Dataset entries
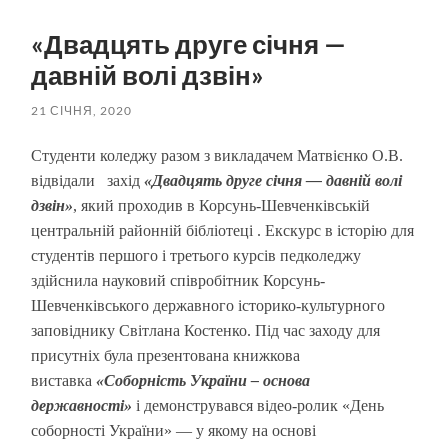
пошук
меню
«Двадцять друге січня —
давній волі дзвін»
21 СІЧНЯ, 2020
Студенти коледжу разом з викладачем Матвієнко О.В.
відвідали захід
«Двадцять друге січня — давній волі
дзвін»
, який проходив в Корсунь-Шевченківській
центральній районній бібліотеці . Екскурс в історію для
студентів першого і третього курсів педколеджу
здійснила науковий співробітник Корсунь-
Шевченківського державного історико-культурного
заповіднику Світлана Костенко. Під час заходу для
присутніх була презентована книжкова
виставка
«Соборність України – основа
державності»
і демонструвався відео-ролик «День
соборності України» — у якому на основі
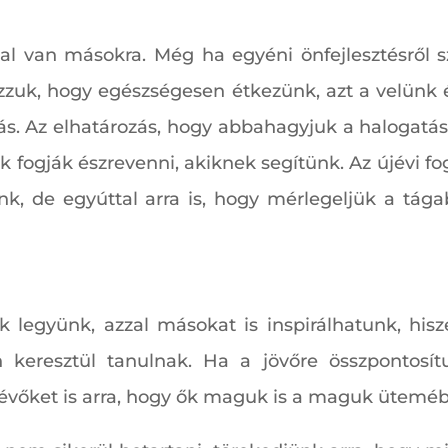
l van másokra. Még ha egyéni önfejlesztésről szó
zzuk, hogy egészségesen étkezünk, azt a velünk élő
ás. Az elhatározás, hogy abbahagyjuk a halogatás
k fogják észrevenni, akiknek segítünk. Az újévi 
, de egyúttal arra is, hogy mérlegeljük a tágabb
t.
k legyünk, azzal másokat is inspirálhatunk, hi
keresztül tanulnak. Ha a jövőre összpontosítu
 lévőket is arra, hogy ők maguk is a maguk üteméb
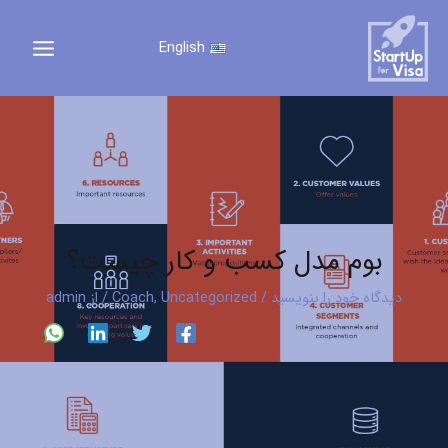
رش
ه
English
حتوا
بوم مدل کسب و کار چیست؟
دیدگاه‌ خود را بنویسید
/
Uncategorized
,
Coach
/ از
admin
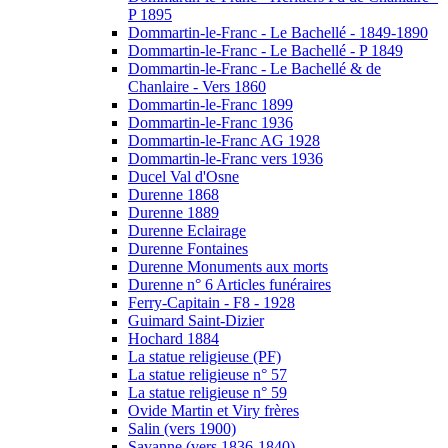
P 1895
Dommartin-le-Franc - Le Bachellé - 1849-1890
Dommartin-le-Franc - Le Bachellé - P 1849
Dommartin-le-Franc - Le Bachellé & de
Chanlaire - Vers 1860
Dommartin-le-Franc 1899
Dommartin-le-Franc 1936
Dommartin-le-Franc AG 1928
Dommartin-le-Franc vers 1936
Ducel Val d'Osne
Durenne 1868
Durenne 1889
Durenne Eclairage
Durenne Fontaines
Durenne Monuments aux morts
Durenne n° 6 Articles funéraires
Ferry-Capitain - F8 - 1928
Guimard Saint-Dizier
Hochard 1884
La statue religieuse (PF)
La statue religieuse n° 57
La statue religieuse n° 59
Ovide Martin et Viry frères
Salin (vers 1900)
Savanne (vers 1836-1840)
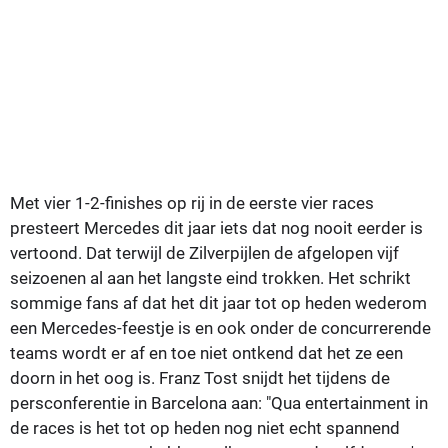
Met vier 1-2-finishes op rij in de eerste vier races
presteert Mercedes dit jaar iets dat nog nooit eerder is
vertoond. Dat terwijl de Zilverpijlen de afgelopen vijf
seizoenen al aan het langste eind trokken. Het schrikt
sommige fans af dat het dit jaar tot op heden wederom
een Mercedes-feestje is en ook onder de concurrerende
teams wordt er af en toe niet ontkend dat het ze een
doorn in het oog is. Franz Tost snijdt het tijdens de
persconferentie in Barcelona aan: "Qua entertainment in
de races is het tot op heden nog niet echt spannend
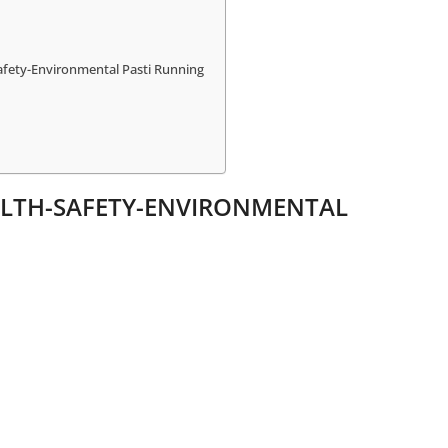
-Safety-Environmental Pasti Running
ALTH-SAFETY-ENVIRONMENTAL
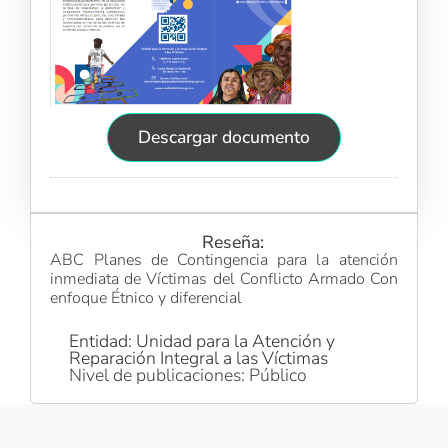
Descargar documento
Reseña:
ABC Planes de Contingencia para la atención
inmediata de Víctimas del Conflicto Armado Con
enfoque Étnico y diferencial
Entidad: Unidad para la Atención y
Reparación Integral a las Víctimas
Nivel de publicaciones: Público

EXERCISE BRIEF →
In the data above, the stretch from the line with "Студенти коледжу разом" through the line with "keresztül tanulnak. Ha a jövőre összpontosítu" is to be returned exactly, minus any pictures.

EXPECTED ANSWER →
Студенти коледжу разом з викладачем Матвієнко О.В.
відвідали захід
«Двадцять друге січня — давній волі
дзвін»
, який проходив в Корсунь-Шевченківській
центральній районній бібліотеці . Екскурс в історію для
студентів першого і третього курсів педколеджу
здійснила науковий співробітник Корсунь-
Шевченківського державного історико-культурного
заповіднику Світлана Костенко. Під час заходу для
присутніх була презентована книжкова
виставка
«Соборність України – основа
державності»
і демонструвався відео-ролик «День
соборності України» — у якому на основі
l van másokra. Még ha egyéni önfejlesztésről szó
zzuk, hogy egészségesen étkezünk, azt a velünk élő
ás. Az elhatározás, hogy abbahagyjuk a halogatás
k fogják észrevenni, akiknek segítünk. Az újévi 
, de egyúttal arra is, hogy mérlegeljük a tágabb
t.
k legyünk, azzal másokat is inspirálhatunk, hi
keresztül tanulnak. Ha a jövőre összpontosítu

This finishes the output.